Lundi 12 octobre – Saint Wilfried
Emmanuel nous parlera bientôt.
Oui, il sera parmi nous, nous fera l’aumône de sa voix traînante et suave, de son regard d’éphèbe qui joue au patriarche.
Les nouvelles ne seront pas bonnes, mettons-y notre main à couper. Prenons, chers lecteurs, les paris des annonces qui seront faites entre deux tartines verbeuses, poussivement lyriques. À L’Incotidien, le vent nous porte aux oreilles de terribles rumeurs, celles du mot maudit, du tabou de la République, le reconfinement. Pas du reconfinement généralisé, malheureux ! il ne faudrait pas non plus désespérer Billancourt, mais d’un petit reconfinement local, tout en souplesse. Bon, vous me direz, si on reconfine localement l’Île-de-France, on reconfine tout de même un sixième de la population. N’en déplaise à cet enfoiré de Pellan (on t’aime Maël), on ne parle pas des Côtes-d’Armor et de leurs 27 habitants.
Nous ne vous referons pas le refrain. Oui, le bruit des gros sabots du sanitarisme nous sont insupportables, nous conchions les abrutis qui donnent du remède de cheval là où il faudrait des doigts de fée. Étonnons-nous surtout, aujourd’hui, du sérieux avec lequel notre cher gouvernement applique le principe de précaution. Ou plutôt, ne nous étonnons pas mais approuvons, et suivons au pied de la lettre. Soyons prudents ! Soyons prudents partout. Ainsi, quand une quarantaine de « jeunes » gens de Champigny-sur-Marne attaquent le commissariat à coup de barres de fer et de mortiers d’artifice, décrétons le couvre-feu, mieux, l’état de siège. Alors ? Flûtaille, Matignon ne répond plus. Face à la surreprésentation des islamistes parmi les terroristes, interdisons le culte musulman. Face à la surreprésentation des individus d’origine maghrébine et subsaharienne dans les statistiques de la criminalité et dans la population carcérale, gardons-nous de tout risque et remigrons. Face à l’hégémonie continentale de l’Allemagne, reformons la Grande Armée et bottons préventivement le cul de nos amis fridolins.

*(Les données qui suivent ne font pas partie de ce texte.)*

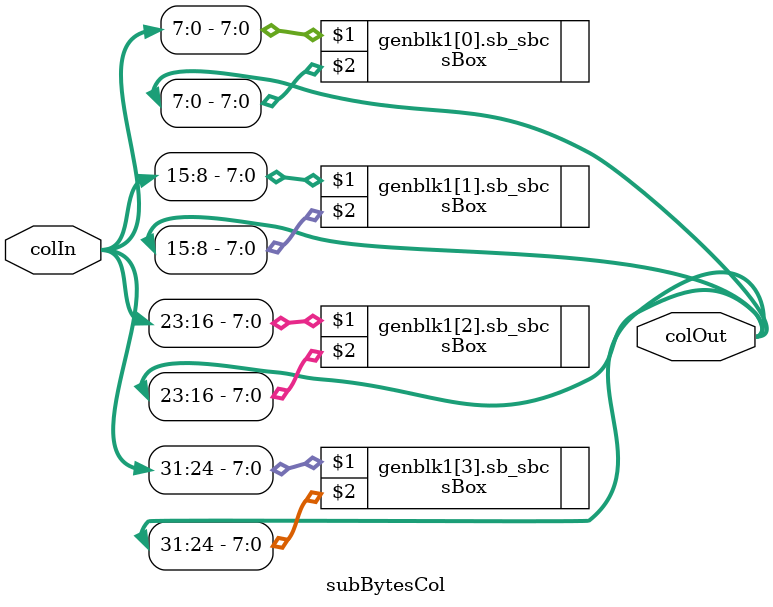
<source format=sv>
`timescale 1ps/1ps
module subBytes (
    input clk, rst, en,
	input [127:0] state,
	output reg [127:0] state_out,
    output reg done
);

    wire [127:0] state_out_comb; 
	genvar i;
    for (i=0; i<16; i=i+1)
        sBox sb_sb (state[8*i +: 8], state_out_comb[8*i +: 8]);

    pipeReg pipe_sb (clk, rst, en, state_out_comb, state_out, done);
    // assign state_out = state_out_comb;

    // initial begin
    //     #100;
    //     $display("subBytes\n%h %h %h %h\n%h %h %h %h\n%h %h %h %h\n%h %h %h %h\n",
    //         state_out[0+:8], state_out[32+:8], state_out[64+:8], state_out[96+:8],
    //         state_out[8+:8], state_out[40+:8], state_out[72+:8], state_out[104+:8],
    //         state_out[16+:8], state_out[48+:8], state_out[80+:8], state_out[112+:8],
    //         state_out[24+:8], state_out[56+:8], state_out[88+:8], state_out[120+:8]
    //         );
    // end

endmodule

module subBytesCol (
	input [31:0] colIn,
	output reg [31:0] colOut
);

	genvar i;
    for (i=0; i<4; i=i+1)
        sBox sb_sbc (colIn[8*i +: 8], colOut[8*i +: 8]);

endmodule
</source>
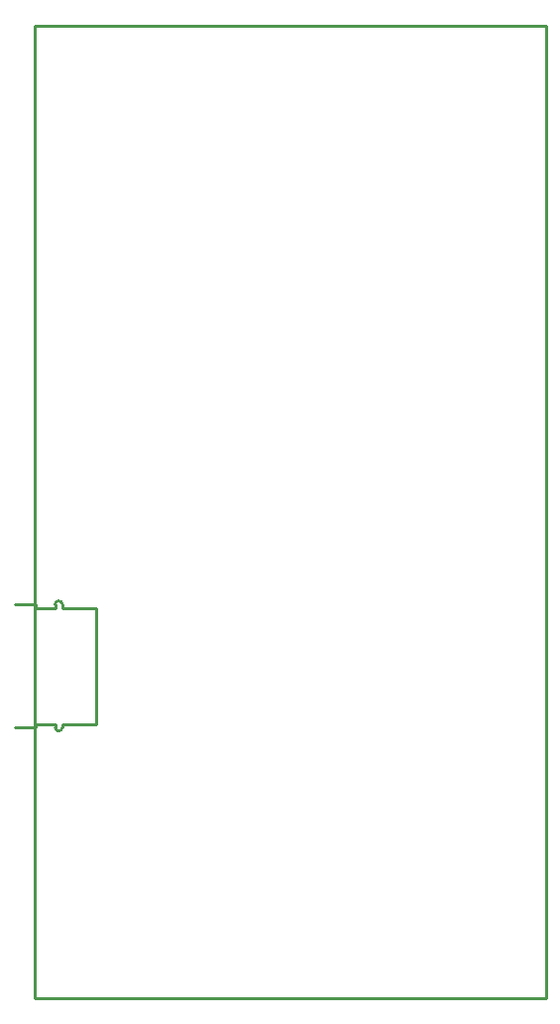
<source format=gko>
G04 Layer: BoardOutlineLayer*
G04 EasyEDA v6.5.44, 2024-08-26 14:03:18*
G04 e04413f5f05c4ac1846c34afcf77e532,06c4dd8b78d84ebb914e46ede8edac81,10*
G04 Gerber Generator version 0.2*
G04 Scale: 100 percent, Rotated: No, Reflected: No *
G04 Dimensions in millimeters *
G04 leading zeros omitted , absolute positions ,4 integer and 5 decimal *
%FSLAX45Y45*%
%MOMM*%

%ADD10C,0.2540*%
D10*
X700023Y13999971D02*
G01*
X5067300Y13999971D01*
X5067300Y5700013D01*
X700023Y5700013D01*
X700023Y13999971D01*
X707402Y8009323D02*
G01*
X532401Y8009323D01*
X707402Y9059397D02*
G01*
X532401Y9059397D01*
X707402Y9029397D02*
G01*
X707402Y9059397D01*
X707402Y8039323D02*
G01*
X707402Y8009323D01*
X877387Y8039323D02*
G01*
X707402Y8039323D01*
X1227396Y8039323D02*
G01*
X937387Y8039323D01*
X877402Y9029397D02*
G01*
X707402Y9029397D01*
X1227401Y9029397D02*
G01*
X1227401Y8039394D01*
X937387Y8039323D02*
G01*
X937387Y8009333D01*
X877387Y8039323D02*
G01*
X877387Y8009333D01*
X877402Y9029397D02*
G01*
X877402Y9059390D01*
X937407Y9029397D02*
G01*
X937407Y9059392D01*
X1227401Y9029397D02*
G01*
X937407Y9029397D01*
G75*
G01*
X937407Y9059393D02*
G03*
X877410Y9059306I-29998J-316D01*
G75*
G01*
X937387Y8009334D02*
G02*
X877392Y8009405I-29997J424D01*
X4241800Y13995400D02*
G01*
X2971800Y13995400D01*

%LPD*%
M02*

</source>
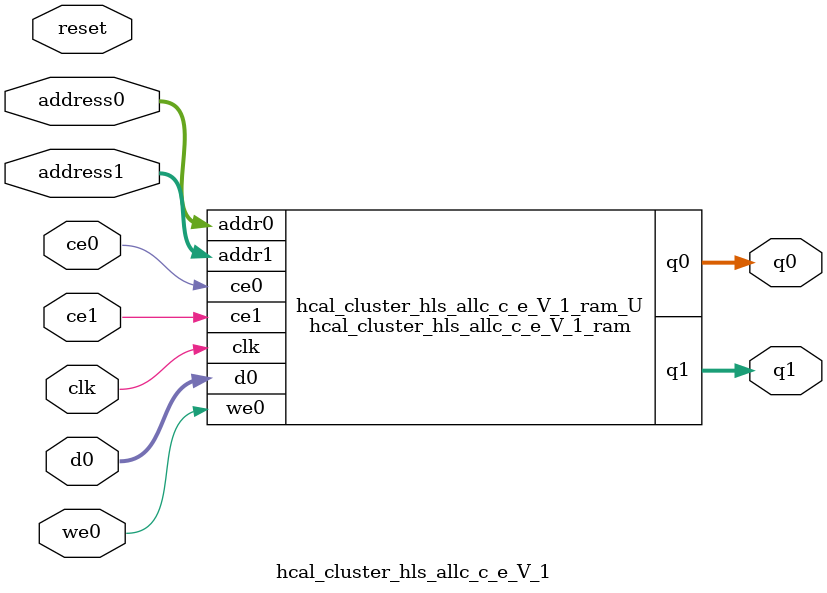
<source format=v>
`timescale 1 ns / 1 ps
module hcal_cluster_hls_allc_c_e_V_1_ram (addr0, ce0, d0, we0, q0, addr1, ce1, q1,  clk);

parameter DWIDTH = 16;
parameter AWIDTH = 9;
parameter MEM_SIZE = 288;

input[AWIDTH-1:0] addr0;
input ce0;
input[DWIDTH-1:0] d0;
input we0;
output wire[DWIDTH-1:0] q0;
input[AWIDTH-1:0] addr1;
input ce1;
output wire[DWIDTH-1:0] q1;
input clk;

reg [DWIDTH-1:0] ram[0:MEM_SIZE-1];
wire [AWIDTH-1:0] addr0_t0; 
reg [AWIDTH-1:0] addr0_t1; 
wire [DWIDTH-1:0] d0_t0; 
wire we0_t0; 
reg [DWIDTH-1:0] d0_t1; 
reg we0_t1; 
reg [DWIDTH-1:0] q0_t0;
reg [DWIDTH-1:0] q0_t1;
wire [AWIDTH-1:0] addr1_t0; 
reg [AWIDTH-1:0] addr1_t1; 
reg [DWIDTH-1:0] q1_t0;
reg [DWIDTH-1:0] q1_t1;


assign addr0_t0 = addr0;
assign d0_t0 = d0;
assign we0_t0 = we0;
assign q0 = q0_t1;
assign addr1_t0 = addr1;
assign q1 = q1_t1;

always @(posedge clk)  
begin
    if (ce0) 
    begin
        addr0_t1 <= addr0_t0; 
        d0_t1 <= d0_t0;
        we0_t1 <= we0_t0;
        q0_t1 <= q0_t0;
    end
    if (ce1) 
    begin
        addr1_t1 <= addr1_t0; 
        q1_t1 <= q1_t0;
    end
end


always @(posedge clk)  
begin 
    if (ce0) begin
        if (we0_t1) 
            ram[addr0_t1] <= d0_t1; 
        q0_t0 <= ram[addr0_t1];
    end
end


always @(posedge clk)  
begin 
    if (ce1) begin
        q1_t0 <= ram[addr1_t1];
    end
end


endmodule

`timescale 1 ns / 1 ps
module hcal_cluster_hls_allc_c_e_V_1(
    reset,
    clk,
    address0,
    ce0,
    we0,
    d0,
    q0,
    address1,
    ce1,
    q1);

parameter DataWidth = 32'd16;
parameter AddressRange = 32'd288;
parameter AddressWidth = 32'd9;
input reset;
input clk;
input[AddressWidth - 1:0] address0;
input ce0;
input we0;
input[DataWidth - 1:0] d0;
output[DataWidth - 1:0] q0;
input[AddressWidth - 1:0] address1;
input ce1;
output[DataWidth - 1:0] q1;



hcal_cluster_hls_allc_c_e_V_1_ram hcal_cluster_hls_allc_c_e_V_1_ram_U(
    .clk( clk ),
    .addr0( address0 ),
    .ce0( ce0 ),
    .we0( we0 ),
    .d0( d0 ),
    .q0( q0 ),
    .addr1( address1 ),
    .ce1( ce1 ),
    .q1( q1 ));

endmodule


</source>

Mais ne nous arrêtons pas là. Ça serait trop facile, surtout pour vous, bande de crypto-fascistes impénitents. Face à la surreprésentation des hommes dans les crimes sexuels, interdisons les hommes. Face à la surreprésentation des femmes dans le visionnage de Quatre mariage pour une lune de miel, interdisons les femmes, ou voilons-les, selon les coutumes de chacun.
Plus sérieusement, comment expliquer cette frénésie sélective de précautions ? Pourquoi protéger les Français contre certaines menaces et pas d’autres ? Vous allez me dire « Oui, mais ça n’a rien de comparable, et puis t’es pas gentil d’abord… » Mais non, j’insiste, puisque nous en sommes au manque de subtilité le plus total dans la gestion de la fameuse crise sanitaire, dans la gestion du risque donc, où nous arrêter ? En enfilant le costume du protecteur viril, du « régalien » pour parler comme un éditorialiste de BFM, l’« exécutif » (c’est le même éditorialiste qui parle) répond sûrement aux envies les plus profondes de protection du peuple français. Soyons lucides, la gestion de cette crise n’est pas rationnelle mais politique. Seulement, il existe d’autres menaces dont les Français veulent être gardés. Le surmoi de gauche de la majorité les occulte, mais fait ainsi perdre toute cohérence à son action. Macron joue au flic, mais il sera toujours moins crédible dans ce rôle que d’autres, qui font du discours sécuritaire leur marotte depuis 50 ans. Suivez mon regard.